The product was for end users so the traffic was coming from any account. They never discovered the accounts we used for testing. At least, the American ones didn't. When we finished with US companies, we went for Singapore.

Our CEO was friendly with an investor who had an account at some big Singaporean trading firm called Lim Tan. He gave us his account credentials and I began working. A few days later my boss comes over to my desk and says "stop whatever you're doing right now." Apparently my traffic had set off so many alarm bells that the CTO of Lim Tan was woken up at 2am. They permanently banned the investor, which I felt really bad about. What's crazy is that I wasn't even doing anything weird. I was just poking a bit at their authentication methods.
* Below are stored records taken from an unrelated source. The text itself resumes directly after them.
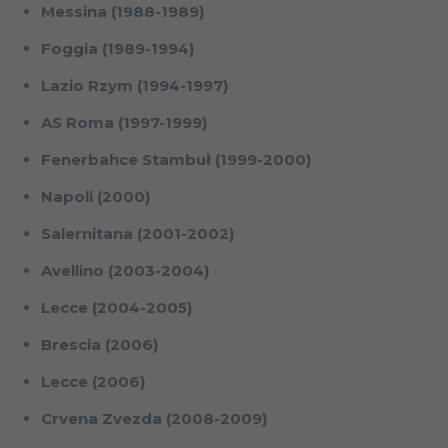
Messina (1988-1989)
Foggia (1989-1994)
Lazio Rzym (1994-1997)
AS Roma (1997-1999)
Fenerbahce Stambuł (1999-2000)
Napoli (2000)
Salernitana (2001-2002)
Avellino (2003-2004)
Lecce (2004-2005)
Brescia (2006)
Lecce (2006)
Crvena Zvezda (2008-2009)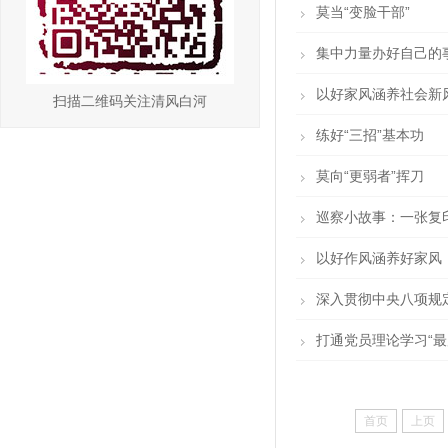
莫当“变脸干部”
集中力量办好自己的
以好家风涵养社会新
扫描二维码关注清风白河
练好“三招”基本功
莫向“更弱者”挥刀
巡察小故事：一张复
以好作风涵养好家风
深入贯彻中央八项规
打通党员理论学习“最
首页
上页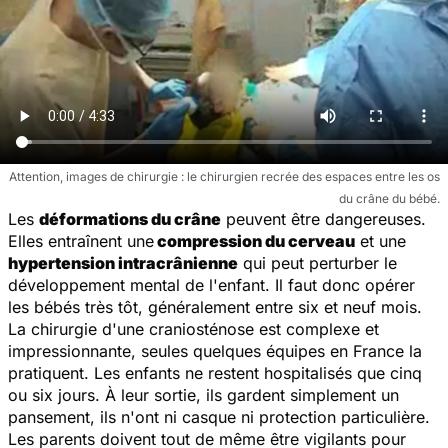
Attention, images de chirurgie : le chirurgien recrée des espaces entre les os
du crâne du bébé.
Les
déformations du crâne
peuvent être dangereuses.
Elles entraînent une
compression du cerveau
et une
hypertension intracrânienne
qui peut perturber le
développement mental de l'enfant. Il faut donc opérer
les bébés très tôt, généralement entre six et neuf mois.
La chirurgie d'une craniosténose est complexe et
impressionnante, seules quelques équipes en France la
pratiquent. Les enfants ne restent hospitalisés que cinq
ou six jours. À leur sortie, ils gardent simplement un
pansement, ils n'ont ni casque ni protection particulière.
Les parents doivent tout de même être vigilants pour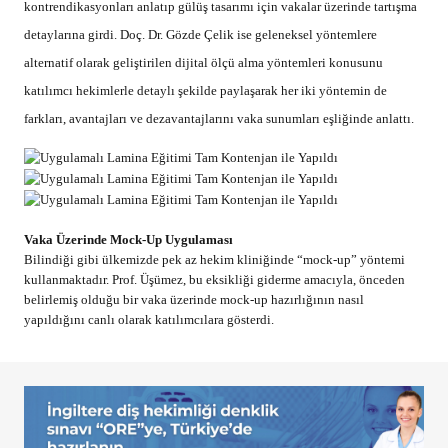
kontrendikasyonları anlatıp gülüş tasarımı için vakalar üzerinde tartışma
detaylarına girdi. Doç. Dr. Gözde Çelik ise geleneksel yöntemlere
alternatif olarak geliştirilen dijital ölçü alma yöntemleri konusunu
katılımcı hekimlerle detaylı şekilde paylaşarak her iki yöntemin de
farkları, avantajları ve dezavantajlarını vaka sunumları eşliğinde anlattı.
Vaka Üzerinde Mock-Up Uygulaması
Bilindiği gibi ülkemizde pek az hekim kliniğinde “mock-up” yöntemi
kullanmaktadır. Prof. Üşümez, bu eksikliği giderme amacıyla, önceden
belirlemiş olduğu bir vaka üzerinde mock-up hazırlığının nasıl
yapıldığını canlı olarak katılımcılara gösterdi.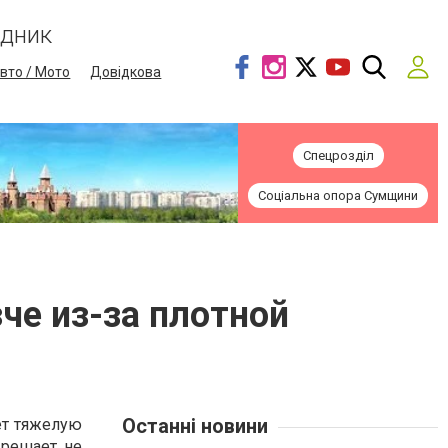
ідник
вто / Мото
Довідкова
Спецрозділ
Соціальна опора Сумщини
че из-за плотной
Останні новини
ет тяжелую
 решает не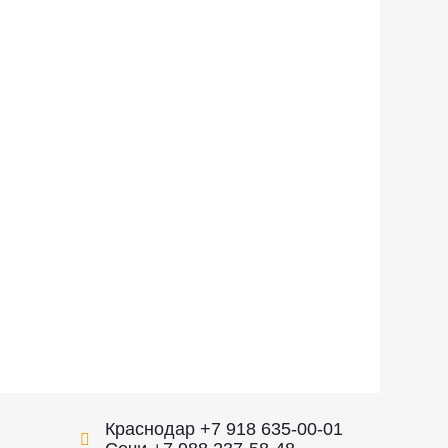
Краснодар +7 918 635-00-01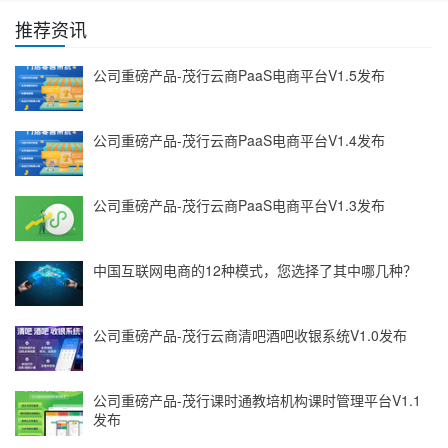
推荐资讯
公司重磅产品-茂行云商PaaS电商平台V1.5发布
公司重磅产品-茂行云商PaaS电商平台V1.4发布
公司重磅产品-茂行云商PaaS电商平台V1.3发布
中国互联网电商的12种模式，您选择了其中哪几种？
公司重磅产品-茂行云商清吧酒吧收银系统V1.0发布
公司重磅产品-茂行课时通教培机构课时管理平台V1.1
发布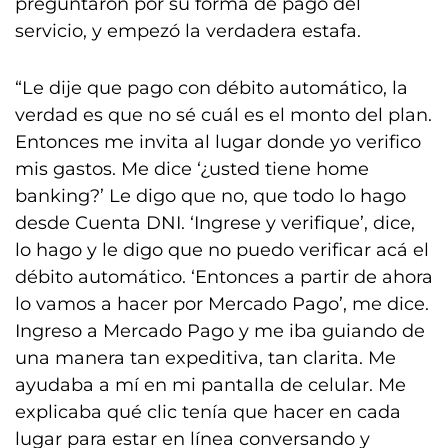
preguntaron por su forma de pago del
servicio, y empezó la verdadera estafa.
“Le dije que pago con débito automático, la
verdad es que no sé cuál es el monto del plan.
Entonces me invita al lugar donde yo verifico
mis gastos. Me dice ‘¿usted tiene home
banking?’ Le digo que no, que todo lo hago
desde Cuenta DNI. ‘Ingrese y verifique’, dice,
lo hago y le digo que no puedo verificar acá el
débito automático. ‘Entonces a partir de ahora
lo vamos a hacer por Mercado Pago’, me dice.
Ingreso a Mercado Pago y me iba guiando de
una manera tan expeditiva, tan clarita. Me
ayudaba a mí en mi pantalla de celular. Me
explicaba qué clic tenía que hacer en cada
lugar para estar en línea conversando y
That was when I learned that Singapore tech doesn't fuck around.

I wonder if using something like puppeteer or playwright to actually make the server think everything is being done client-side would still raise flags.

Scraping a well-built API at human speed often isn't terribly useful, and once you start ramping up the scraping, it's account creation/patterns/use frequency that will set an alarm.

Faking real user clients won't prevent these alarms.

The purpose of our work wasn’t scraping - we were building a unified UI where our users could trade with any vendor of their choosing. Kinda like Plaid but specifically for retail stock trading. So the goal was to implement their trading API.

You can just.. do that? I think I discovered why all my ideas suck.

Yep. Though it’s really hard. To capture the US market (E*Trade, Fidelity, TD Ameritrade, Scottrade, Schwab, Interactive Brokers, Robinhood) it took me and another engineer almost 2 years. It’s non-trivial.

Always use puppet accounts for reverse engineering.

Reverse engineering the dudes holding your funds isn't a good idea to begin with. Too much risk. Better to work with them directly or switch to a better service which does feature APIs.